(Saved data entries)
· · · · · · ·

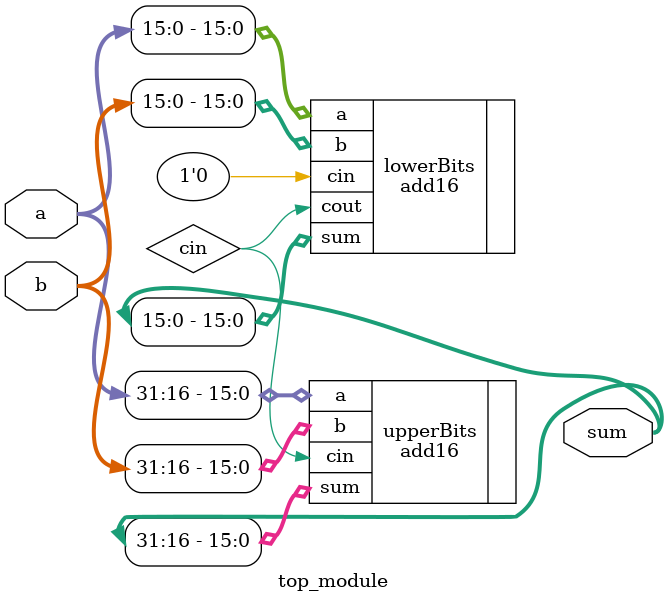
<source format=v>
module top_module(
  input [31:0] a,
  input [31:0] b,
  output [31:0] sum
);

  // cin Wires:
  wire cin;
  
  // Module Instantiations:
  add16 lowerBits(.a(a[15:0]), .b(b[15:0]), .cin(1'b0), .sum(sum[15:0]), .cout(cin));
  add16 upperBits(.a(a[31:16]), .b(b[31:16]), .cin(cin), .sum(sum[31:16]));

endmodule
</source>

· · · · · · ·

**PROMPT**
The reply should reproduce every entry above word for word and contain no pictures.

**RESPONSE BELOW**
<source format=v>
module top_module(
  input [31:0] a,
  input [31:0] b,
  output [31:0] sum
);

  // cin Wires:
  wire cin;
  
  // Module Instantiations:
  add16 lowerBits(.a(a[15:0]), .b(b[15:0]), .cin(1'b0), .sum(sum[15:0]), .cout(cin));
  add16 upperBits(.a(a[31:16]), .b(b[31:16]), .cin(cin), .sum(sum[31:16]));

endmodule
</source>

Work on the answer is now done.